How to Know Western Australian Wildflowers is a series of books that provide illustrated keys to the vascular flora of the southern half of Western Australia.

It was conceived by William Blackall, who prepared a great deal of manuscript material before his death in 1941. Blackall's family then asked the University of Western Australia to see that it was completed and published, and this task was given to Brian Grieve. The first volume was published in 1954
, and was the first book published by University of Western Australia Press; authorship was attributed to Blackall, with Grieve claiming editorship.

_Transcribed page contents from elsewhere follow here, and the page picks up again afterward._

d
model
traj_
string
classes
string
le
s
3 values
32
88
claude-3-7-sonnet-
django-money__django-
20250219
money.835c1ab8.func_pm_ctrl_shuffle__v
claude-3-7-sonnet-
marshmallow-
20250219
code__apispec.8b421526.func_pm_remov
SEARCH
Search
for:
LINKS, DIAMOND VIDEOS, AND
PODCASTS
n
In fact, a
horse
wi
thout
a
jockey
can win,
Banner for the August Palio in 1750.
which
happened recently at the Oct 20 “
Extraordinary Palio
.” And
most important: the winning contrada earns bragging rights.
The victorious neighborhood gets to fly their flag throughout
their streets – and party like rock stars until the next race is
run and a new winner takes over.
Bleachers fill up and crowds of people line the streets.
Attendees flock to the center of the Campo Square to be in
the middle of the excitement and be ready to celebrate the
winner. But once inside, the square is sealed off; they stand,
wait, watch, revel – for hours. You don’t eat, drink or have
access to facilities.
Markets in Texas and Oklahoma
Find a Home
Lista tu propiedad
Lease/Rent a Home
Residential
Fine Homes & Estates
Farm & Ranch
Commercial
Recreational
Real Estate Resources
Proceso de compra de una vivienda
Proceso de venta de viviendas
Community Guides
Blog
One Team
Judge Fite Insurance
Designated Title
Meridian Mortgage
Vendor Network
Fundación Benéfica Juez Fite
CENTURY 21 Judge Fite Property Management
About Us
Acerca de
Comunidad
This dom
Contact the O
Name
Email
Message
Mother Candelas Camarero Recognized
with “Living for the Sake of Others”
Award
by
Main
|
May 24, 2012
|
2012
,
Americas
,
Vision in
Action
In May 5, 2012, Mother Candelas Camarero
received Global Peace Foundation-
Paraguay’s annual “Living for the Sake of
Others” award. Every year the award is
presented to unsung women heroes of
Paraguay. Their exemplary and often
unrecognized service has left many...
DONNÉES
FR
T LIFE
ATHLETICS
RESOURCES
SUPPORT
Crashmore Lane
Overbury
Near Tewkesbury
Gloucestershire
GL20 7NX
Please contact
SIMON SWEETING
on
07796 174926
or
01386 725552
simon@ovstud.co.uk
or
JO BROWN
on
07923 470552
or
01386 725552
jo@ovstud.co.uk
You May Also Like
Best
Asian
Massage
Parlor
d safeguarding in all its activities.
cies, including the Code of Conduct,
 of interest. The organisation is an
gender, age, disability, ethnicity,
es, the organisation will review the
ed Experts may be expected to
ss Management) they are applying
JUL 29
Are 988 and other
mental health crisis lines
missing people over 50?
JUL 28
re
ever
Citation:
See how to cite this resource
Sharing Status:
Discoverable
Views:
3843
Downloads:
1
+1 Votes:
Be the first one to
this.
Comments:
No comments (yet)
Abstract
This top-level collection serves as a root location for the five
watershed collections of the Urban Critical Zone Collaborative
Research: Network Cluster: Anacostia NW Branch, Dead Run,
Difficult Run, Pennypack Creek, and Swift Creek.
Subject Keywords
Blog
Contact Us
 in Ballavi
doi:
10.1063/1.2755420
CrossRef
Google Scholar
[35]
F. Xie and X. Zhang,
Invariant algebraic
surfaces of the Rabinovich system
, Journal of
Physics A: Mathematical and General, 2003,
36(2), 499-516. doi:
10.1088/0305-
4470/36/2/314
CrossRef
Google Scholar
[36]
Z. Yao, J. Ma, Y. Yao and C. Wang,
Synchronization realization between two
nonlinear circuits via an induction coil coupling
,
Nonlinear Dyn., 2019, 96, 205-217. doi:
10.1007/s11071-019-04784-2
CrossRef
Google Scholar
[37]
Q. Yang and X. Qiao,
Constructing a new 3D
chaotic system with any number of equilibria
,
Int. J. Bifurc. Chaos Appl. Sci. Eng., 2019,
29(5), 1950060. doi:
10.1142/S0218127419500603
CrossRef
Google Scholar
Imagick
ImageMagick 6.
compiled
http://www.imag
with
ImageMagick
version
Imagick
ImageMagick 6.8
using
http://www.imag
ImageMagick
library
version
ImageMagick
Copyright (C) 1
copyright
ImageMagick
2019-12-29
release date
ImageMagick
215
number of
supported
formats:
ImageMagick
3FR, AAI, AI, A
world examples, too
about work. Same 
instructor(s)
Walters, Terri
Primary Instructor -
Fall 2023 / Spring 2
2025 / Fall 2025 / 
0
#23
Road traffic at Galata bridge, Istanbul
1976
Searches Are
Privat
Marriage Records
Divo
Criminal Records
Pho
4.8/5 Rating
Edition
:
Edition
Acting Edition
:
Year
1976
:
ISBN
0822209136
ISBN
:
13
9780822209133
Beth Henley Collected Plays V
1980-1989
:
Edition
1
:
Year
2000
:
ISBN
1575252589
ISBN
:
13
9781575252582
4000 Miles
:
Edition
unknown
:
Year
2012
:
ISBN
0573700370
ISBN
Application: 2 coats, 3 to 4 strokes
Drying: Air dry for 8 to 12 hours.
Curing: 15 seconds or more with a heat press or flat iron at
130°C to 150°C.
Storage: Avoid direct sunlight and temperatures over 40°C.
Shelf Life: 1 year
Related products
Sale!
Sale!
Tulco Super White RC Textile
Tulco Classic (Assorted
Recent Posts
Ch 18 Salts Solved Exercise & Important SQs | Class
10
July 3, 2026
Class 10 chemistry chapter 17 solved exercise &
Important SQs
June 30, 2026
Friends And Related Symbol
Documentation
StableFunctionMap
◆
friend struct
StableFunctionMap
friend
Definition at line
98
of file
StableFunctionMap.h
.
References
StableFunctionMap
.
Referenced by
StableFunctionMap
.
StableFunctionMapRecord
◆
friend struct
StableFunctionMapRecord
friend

The second and third volumes were published in 1956 and 1965, with authorship attributed to "Blackall and Grieve". Part 4, published in 1975, was attributed to "Grieve and Blackall". The books were subsequently republished in a number of formats, and a second edition was published in the 1980s.

==List of volumes==
===1st edition===
- Blackall, W. E.; Grieve, B. J. (ed) (1954) How to know Western Australian wildflowers. Part I.
- Blackall, W. E. and Grieve, B. J. (1956) How to know Western Australian wildflowers. Part II.
- Blackall, W. E. and Grieve, B. J. (1965) How to know Western Australian wildflowers. Part III ; fair copy scripted by Yvonne Chadwick
- Blackall, W. E. and Grieve, B. J. (1974) How to know Western Australian wildflowers. Parts I, II, III.
- Grieve, B. J. (1975) How to know Western Australian wildflowers. Part IV

===2nd edition===
- Blackall, W. E. and Grieve, B. J. (1980) How to know Western Australian wildflowers (2nd edition). Part IIIA.
- Blackall, W. E. and Grieve, B. J. (1981) How to know Western Australian wildflowers (2nd edition). Part IIIB.
- Blackall, W. E. and Grieve, B. J. (1982) How to know Western Australian wildflowers (2nd edition). Part IV.
- Blackall, W. E. and Grieve, B. J. (1988) How to know Western Australian wildflowers (2nd edition). Part I.
- Grieve, B. J. (1998) How to know Western Australian wildflowers (2nd edition). Part II.

===Other===
- Graham, L. (1986) Index to "How to know W.A. wildflowers", volumes 1-4 and supplement. Typescript held at Battye Library.